▶ [EXERCISE DIRECTIONS]: Transcribe the summary on fixed-point RNNs in full, word for word and with every symbol intact.

▶ [PASSAGE TO READ]:
■ ■ ■
Fixed-Point RNNs: Interpolating from Diagonal to Dense¶

Conference: NeurIPS 2025 arXiv: 2503.10799 Code: None (not yet released) Area: Sequence Modeling / State Space Models Keywords: Fixed-Point Iteration, Dense Linear RNN, State-Space Model, Mamba, State Tracking

TL;DR¶

This paper proposes the Fixed-Point RNN framework, which parameterizes dense linear RNNs as fixed points of diagonal linear RNNs. By varying the number of iterations, the model dynamically interpolates between diagonal (efficient) and dense (expressive) regimes, achieving state-of-the-art results simultaneously on state-tracking (\(A_5\)/\(S_5\)) and copying tasks for the first time.

Background & Motivation¶

Background: Linear RNNs (e.g., Mamba), enabled by diagonal state transition matrices for efficient parallel training, have emerged as a mainstream alternative to Transformers. Theoretical work shows that diagonal structure severely limits state-tracking capacity, while dense transition matrices theoretically match the expressiveness of full nonlinear RNNs.

Limitations of Prior Work: - Insufficient expressiveness of diagonal RNNs: Mamba fails to learn state-tracking tasks such as \(A_5\)/\(S_5\). - Efficiency issues of dense RNNs: Parameterizing \(A_t \in \mathbb{R}^{d \times d}\) requires \(O(d^3)\) time and \(O(d^2)\) parameters. - Limitations of structured approaches: Methods such as DeltaProduct enhance expressiveness via Householder structure, but the choice of structure remains ad hoc.
■ ■ ■
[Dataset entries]
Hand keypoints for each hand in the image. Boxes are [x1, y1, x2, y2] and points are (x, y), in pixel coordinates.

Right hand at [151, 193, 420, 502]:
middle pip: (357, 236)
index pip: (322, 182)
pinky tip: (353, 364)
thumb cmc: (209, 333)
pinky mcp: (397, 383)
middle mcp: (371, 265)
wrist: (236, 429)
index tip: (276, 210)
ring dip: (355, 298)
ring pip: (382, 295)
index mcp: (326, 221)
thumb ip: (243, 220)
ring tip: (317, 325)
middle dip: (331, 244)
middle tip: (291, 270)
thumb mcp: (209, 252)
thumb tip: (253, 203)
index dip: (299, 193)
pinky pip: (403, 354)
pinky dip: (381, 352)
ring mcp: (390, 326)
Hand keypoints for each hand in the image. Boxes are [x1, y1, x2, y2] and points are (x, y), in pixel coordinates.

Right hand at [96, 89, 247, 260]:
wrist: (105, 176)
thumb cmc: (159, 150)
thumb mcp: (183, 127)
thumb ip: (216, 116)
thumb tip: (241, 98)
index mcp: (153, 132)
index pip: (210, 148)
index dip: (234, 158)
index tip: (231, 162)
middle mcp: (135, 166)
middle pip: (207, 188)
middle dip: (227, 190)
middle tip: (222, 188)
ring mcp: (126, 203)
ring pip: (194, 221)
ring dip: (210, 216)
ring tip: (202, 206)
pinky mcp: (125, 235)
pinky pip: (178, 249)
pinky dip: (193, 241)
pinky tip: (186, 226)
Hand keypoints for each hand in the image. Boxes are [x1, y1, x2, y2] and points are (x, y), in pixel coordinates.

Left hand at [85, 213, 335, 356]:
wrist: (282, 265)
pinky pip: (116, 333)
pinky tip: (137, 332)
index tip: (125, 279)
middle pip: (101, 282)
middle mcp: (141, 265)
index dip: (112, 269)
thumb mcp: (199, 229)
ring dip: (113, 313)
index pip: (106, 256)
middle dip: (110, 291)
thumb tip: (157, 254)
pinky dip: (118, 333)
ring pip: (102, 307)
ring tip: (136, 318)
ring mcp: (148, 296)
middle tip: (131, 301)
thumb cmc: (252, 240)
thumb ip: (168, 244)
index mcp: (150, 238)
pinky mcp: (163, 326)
■ ■ ■
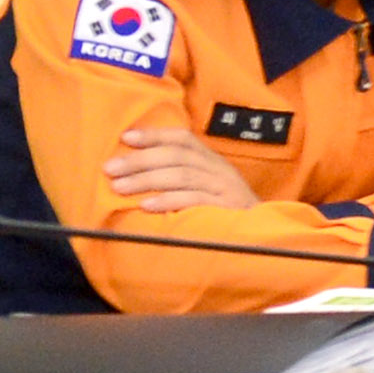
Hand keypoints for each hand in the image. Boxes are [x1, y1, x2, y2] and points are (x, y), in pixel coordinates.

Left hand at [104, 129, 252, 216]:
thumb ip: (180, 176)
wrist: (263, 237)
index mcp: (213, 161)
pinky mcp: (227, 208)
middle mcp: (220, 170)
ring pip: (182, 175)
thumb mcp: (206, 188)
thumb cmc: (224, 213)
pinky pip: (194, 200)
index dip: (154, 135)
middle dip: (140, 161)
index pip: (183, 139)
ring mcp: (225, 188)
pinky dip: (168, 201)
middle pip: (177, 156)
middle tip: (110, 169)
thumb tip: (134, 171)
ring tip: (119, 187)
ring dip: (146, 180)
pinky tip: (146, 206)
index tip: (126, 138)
■ ■ ■
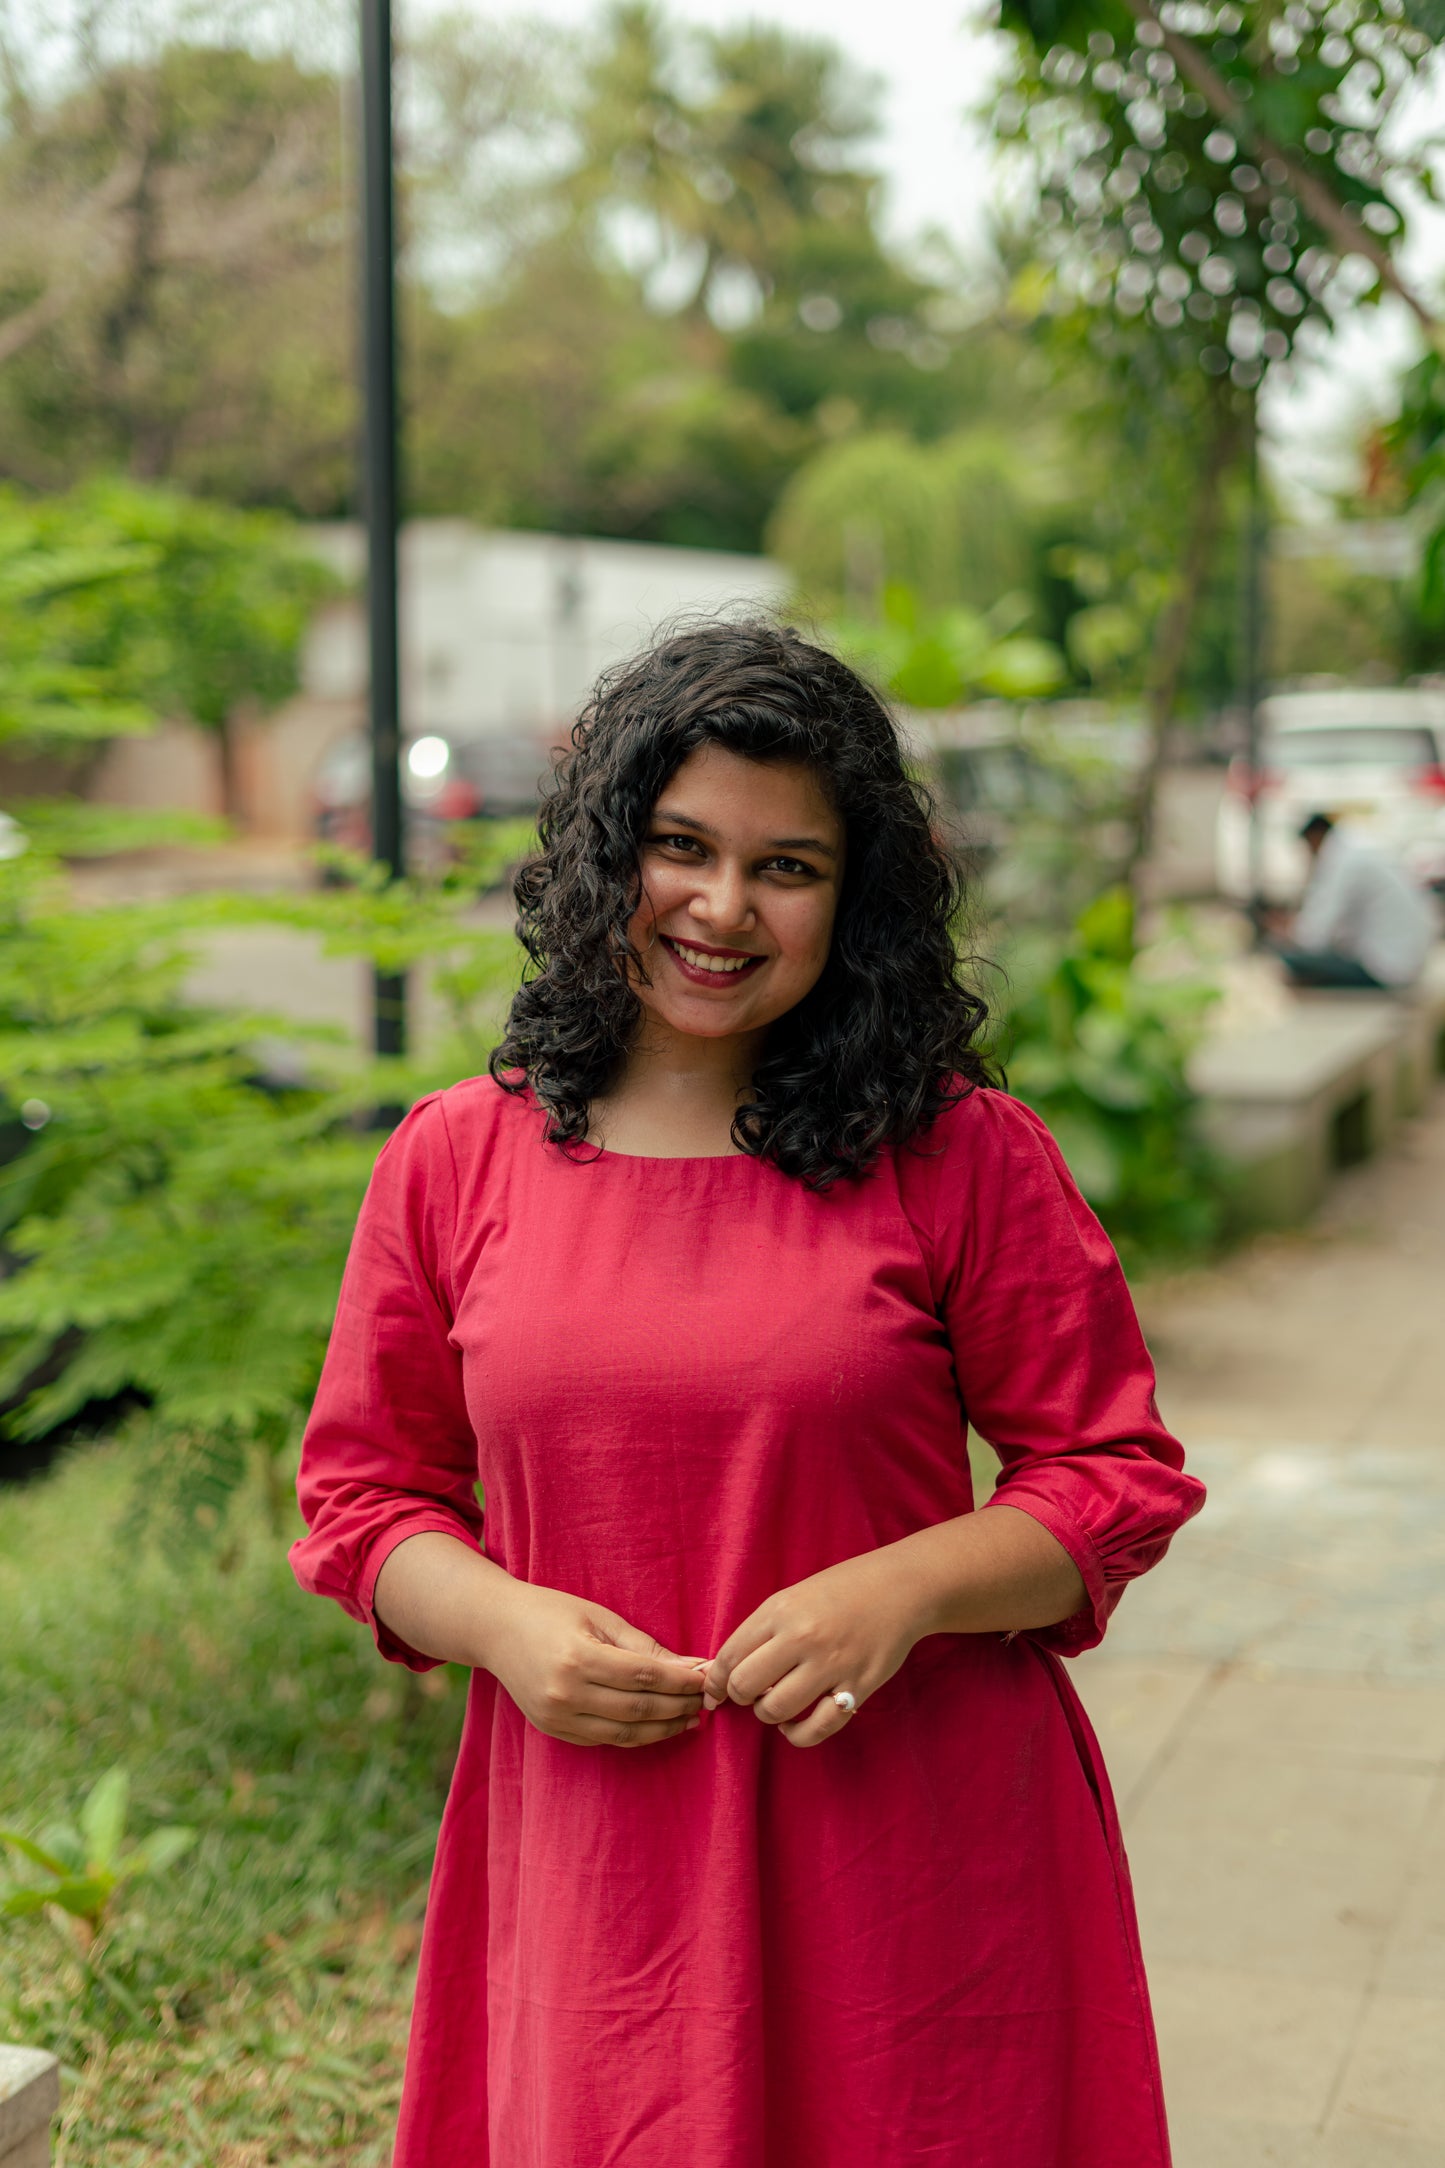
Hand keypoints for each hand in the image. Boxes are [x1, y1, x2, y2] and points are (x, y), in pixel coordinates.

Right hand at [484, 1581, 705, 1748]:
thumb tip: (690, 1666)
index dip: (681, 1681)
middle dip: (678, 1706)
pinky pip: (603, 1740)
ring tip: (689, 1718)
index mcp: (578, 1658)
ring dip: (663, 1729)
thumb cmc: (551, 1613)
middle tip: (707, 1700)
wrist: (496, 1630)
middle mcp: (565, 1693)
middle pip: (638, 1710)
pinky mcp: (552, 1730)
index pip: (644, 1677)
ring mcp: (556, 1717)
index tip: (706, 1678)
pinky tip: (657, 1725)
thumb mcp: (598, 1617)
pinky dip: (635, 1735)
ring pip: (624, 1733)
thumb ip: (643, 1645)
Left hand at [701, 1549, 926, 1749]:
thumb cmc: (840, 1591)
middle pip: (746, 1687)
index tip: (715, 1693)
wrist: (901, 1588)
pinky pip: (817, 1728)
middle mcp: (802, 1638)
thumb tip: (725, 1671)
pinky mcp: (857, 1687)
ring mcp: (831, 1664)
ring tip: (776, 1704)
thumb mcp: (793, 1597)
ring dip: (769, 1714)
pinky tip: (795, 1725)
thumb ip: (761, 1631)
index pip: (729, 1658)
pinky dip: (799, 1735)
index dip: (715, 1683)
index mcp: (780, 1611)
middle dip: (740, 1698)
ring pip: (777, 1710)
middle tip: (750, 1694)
■ ■ ■
▶ [FINAL ANSWER]:
Fixed-Point RNNs: Interpolating from Diagonal to Dense¶

Conference: NeurIPS 2025 arXiv: 2503.10799 Code: None (not yet released) Area: Sequence Modeling / State Space Models Keywords: Fixed-Point Iteration, Dense Linear RNN, State-Space Model, Mamba, State Tracking

TL;DR¶

This paper proposes the Fixed-Point RNN framework, which parameterizes dense linear RNNs as fixed points of diagonal linear RNNs. By varying the number of iterations, the model dynamically interpolates between diagonal (efficient) and dense (expressive) regimes, achieving state-of-the-art results simultaneously on state-tracking (\(A_5\)/\(S_5\)) and copying tasks for the first time.

Background & Motivation¶

Background: Linear RNNs (e.g., Mamba), enabled by diagonal state transition matrices for efficient parallel training, have emerged as a mainstream alternative to Transformers. Theoretical work shows that diagonal structure severely limits state-tracking capacity, while dense transition matrices theoretically match the expressiveness of full nonlinear RNNs.

Limitations of Prior Work: - Insufficient expressiveness of diagonal RNNs: Mamba fails to learn state-tracking tasks such as \(A_5\)/\(S_5\). - Efficiency issues of dense RNNs: Parameterizing \(A_t \in \mathbb{R}^{d \times d}\) requires \(O(d^3)\) time and \(O(d^2)\) parameters. - Limitations of structured approaches: Methods such as DeltaProduct enhance expressiveness via Householder structure, but the choice of structure remains ad hoc.